Data reveals the talent gap between the Power Four and Group of Six conferences continues to expand
www.cbssports.com
For whatever reason, they arbitrarily left off 3rd team all conference players and such players transferred outta the SEC & Big Ten to the ACC/XII like Justice Haynes; or within the conference like Princewill U & Koi Perch.
Nevertheless, to continue into the players who transferred; let’s start with the Big XII.
10 guys they included: Omarion Miller, Jordan Seaton, Raleek Brown, Brendan Sorsby, John Henry Daley, Austin Romaine, Smith Snowden, Keaton Thomas, Benjamin Brahmer, & Carson Hansen
Colorado (2) —> LSU and Arizona State
Utah (2) —> Michigan
Cincinnati (1) —> Texas Tech
Arizona State (1) —> Texas
Kansas State (1) —> Texas Tech
Iowa State (2) —> Penn State
Baylor (1) —> Ole Miss
So we have half of the guys leaving teams because their teams changed their head coaches (& following them to their new school for 4 outta 5). 30% stayed in conference, and only 3 players left to the SEC/B1G without following their coaches. Colorado and Baylor, formerly home to 2 of the 3 players, won a combined 8 games this past season.

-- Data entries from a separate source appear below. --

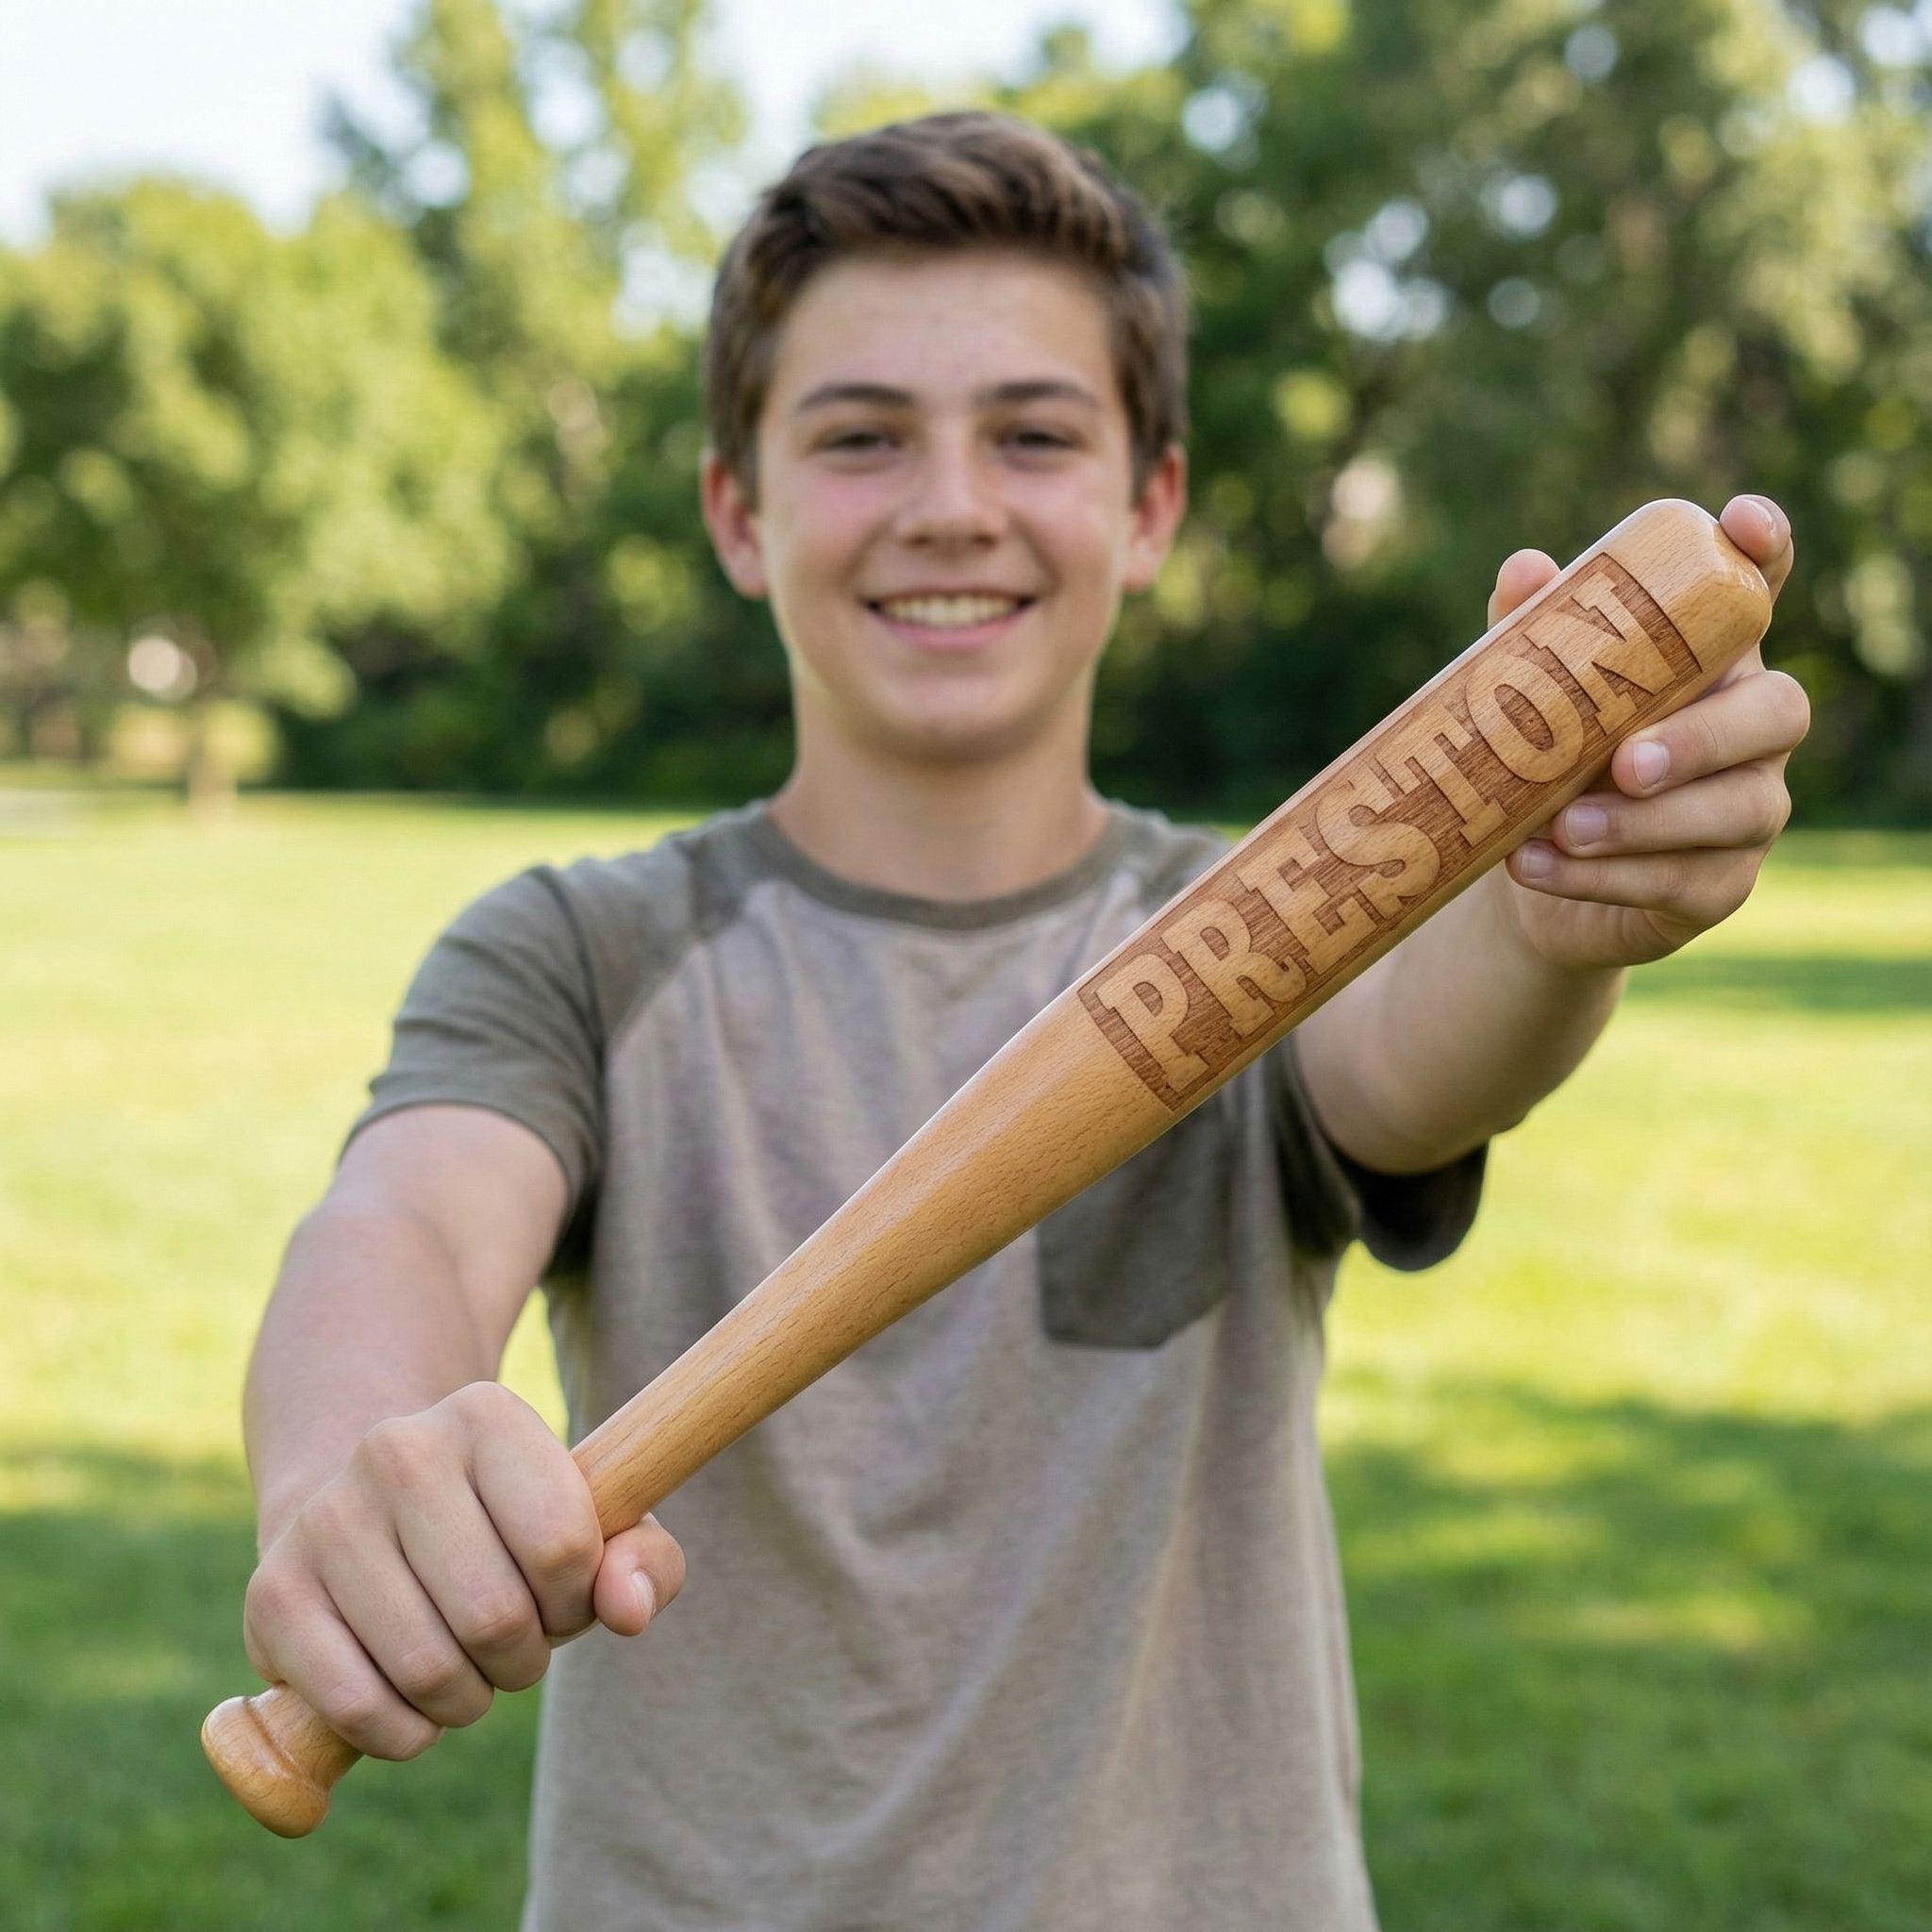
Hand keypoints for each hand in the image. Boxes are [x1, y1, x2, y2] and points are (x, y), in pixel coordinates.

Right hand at [242, 1382, 684, 1759]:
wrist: (368, 1506)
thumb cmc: (507, 1528)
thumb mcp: (593, 1526)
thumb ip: (644, 1563)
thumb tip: (626, 1612)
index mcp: (487, 1414)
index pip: (563, 1544)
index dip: (576, 1600)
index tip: (561, 1595)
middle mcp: (399, 1448)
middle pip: (496, 1615)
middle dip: (524, 1659)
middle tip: (513, 1645)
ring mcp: (326, 1515)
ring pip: (427, 1668)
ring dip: (466, 1701)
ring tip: (465, 1667)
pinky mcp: (272, 1590)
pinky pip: (356, 1706)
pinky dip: (404, 1733)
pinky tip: (413, 1704)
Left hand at [1493, 494, 1809, 970]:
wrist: (1534, 872)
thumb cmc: (1547, 758)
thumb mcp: (1531, 698)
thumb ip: (1529, 636)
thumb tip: (1525, 571)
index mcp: (1713, 662)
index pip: (1757, 593)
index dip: (1764, 554)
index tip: (1742, 523)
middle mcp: (1752, 728)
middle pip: (1778, 713)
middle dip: (1702, 738)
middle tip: (1625, 762)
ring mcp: (1748, 810)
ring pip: (1734, 811)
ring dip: (1642, 823)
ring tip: (1563, 827)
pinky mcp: (1718, 887)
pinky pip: (1680, 882)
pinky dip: (1602, 877)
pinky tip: (1538, 866)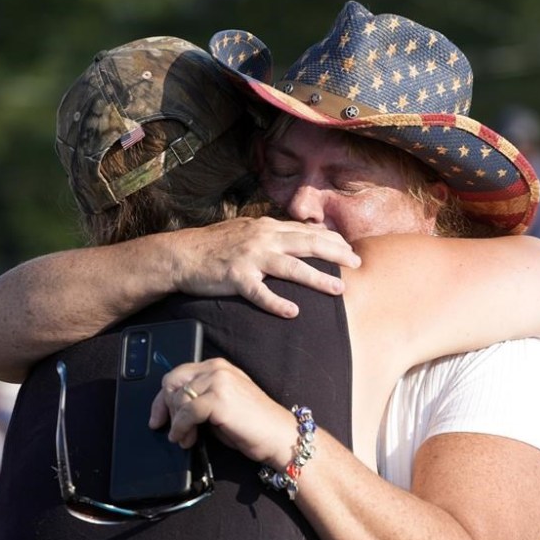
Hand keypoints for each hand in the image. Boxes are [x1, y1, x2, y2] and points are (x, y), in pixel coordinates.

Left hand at [149, 358, 296, 466]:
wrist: (278, 436)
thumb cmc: (252, 425)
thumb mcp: (221, 404)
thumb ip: (199, 398)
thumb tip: (170, 409)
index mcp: (217, 366)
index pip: (177, 374)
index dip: (162, 398)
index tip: (157, 417)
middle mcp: (217, 369)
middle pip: (172, 382)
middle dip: (166, 408)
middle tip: (172, 429)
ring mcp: (218, 381)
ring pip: (178, 399)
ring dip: (176, 423)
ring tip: (185, 438)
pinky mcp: (219, 399)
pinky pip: (186, 413)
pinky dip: (180, 428)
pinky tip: (185, 438)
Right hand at [169, 217, 360, 317]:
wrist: (182, 254)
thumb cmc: (216, 245)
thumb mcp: (248, 230)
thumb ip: (275, 232)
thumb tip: (304, 234)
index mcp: (267, 227)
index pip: (307, 232)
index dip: (332, 240)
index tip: (351, 249)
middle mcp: (262, 239)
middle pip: (307, 244)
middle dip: (336, 254)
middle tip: (357, 264)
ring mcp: (250, 257)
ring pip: (290, 267)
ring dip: (317, 278)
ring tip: (338, 289)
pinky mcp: (235, 277)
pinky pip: (259, 292)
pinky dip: (276, 302)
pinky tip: (292, 312)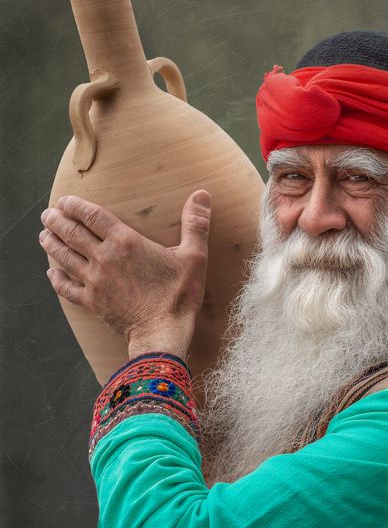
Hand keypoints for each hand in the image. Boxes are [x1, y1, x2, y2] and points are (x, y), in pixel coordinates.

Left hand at [39, 190, 211, 357]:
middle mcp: (104, 258)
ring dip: (51, 244)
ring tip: (44, 234)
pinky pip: (66, 288)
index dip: (76, 205)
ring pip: (64, 257)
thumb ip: (196, 224)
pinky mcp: (92, 302)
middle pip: (72, 233)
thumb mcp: (194, 256)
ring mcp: (95, 281)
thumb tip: (202, 194)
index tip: (65, 200)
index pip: (92, 216)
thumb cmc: (179, 294)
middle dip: (57, 221)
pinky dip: (56, 279)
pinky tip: (51, 273)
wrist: (162, 333)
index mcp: (125, 242)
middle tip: (48, 214)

Onto the ACC. We know 2 of the 6 stayed in conference with Mensah and Barkate. Hollywood Smothers went to Texas. Earl Little Jr left to OSU after his team went 5-7 (somehow still beat P2 powerhouse Alabama, his former school, tho…) and his former HS HC and college DB coach Pat Surtain was fired. Rasheem Biles went to Texas. And Cade Ulauave transferred from Cal to BYU after his coach got fired.
So again, we see that coach firings preceded up 7 of the 16 ACC/XII 1st or 2nd all-conference players’ transfers. We know 10 outta the 16 transfers went to B1G/SEC and 7 1st/2nd all-conference p4 players transferred to the ACC/XII (Damon Wilson being 1 of the 7). So we went from a +1 portal ‘p2’ advantage in ‘25 to a +3 portal ‘p2’ in ‘26 advantage. NBD lol
All the XII/ACC teams that lost the aforementioned player(s) were on teams that won 8 or less regular season games; Utah being the only exception. Even Duke’s two postseason wins only got them to 9 on the year; including a loss to Mensah’s former program Tulane.
They make an argument about conference supremacy of the P2; then, when it comes to retaining players, they use intra-conference transfers as a negative without noting that the statistics to prop up their argument (42.9% + 43.4%) hold less purpose if the players are staying within the conference; or transferring to a conference that’s not the Big Ten or SEC.
Moreover, they don’t take the time to tell us
where those
g6 all conference guys are going; just that they are going. Once you know the why and the input methodology too, their argument looks dumber.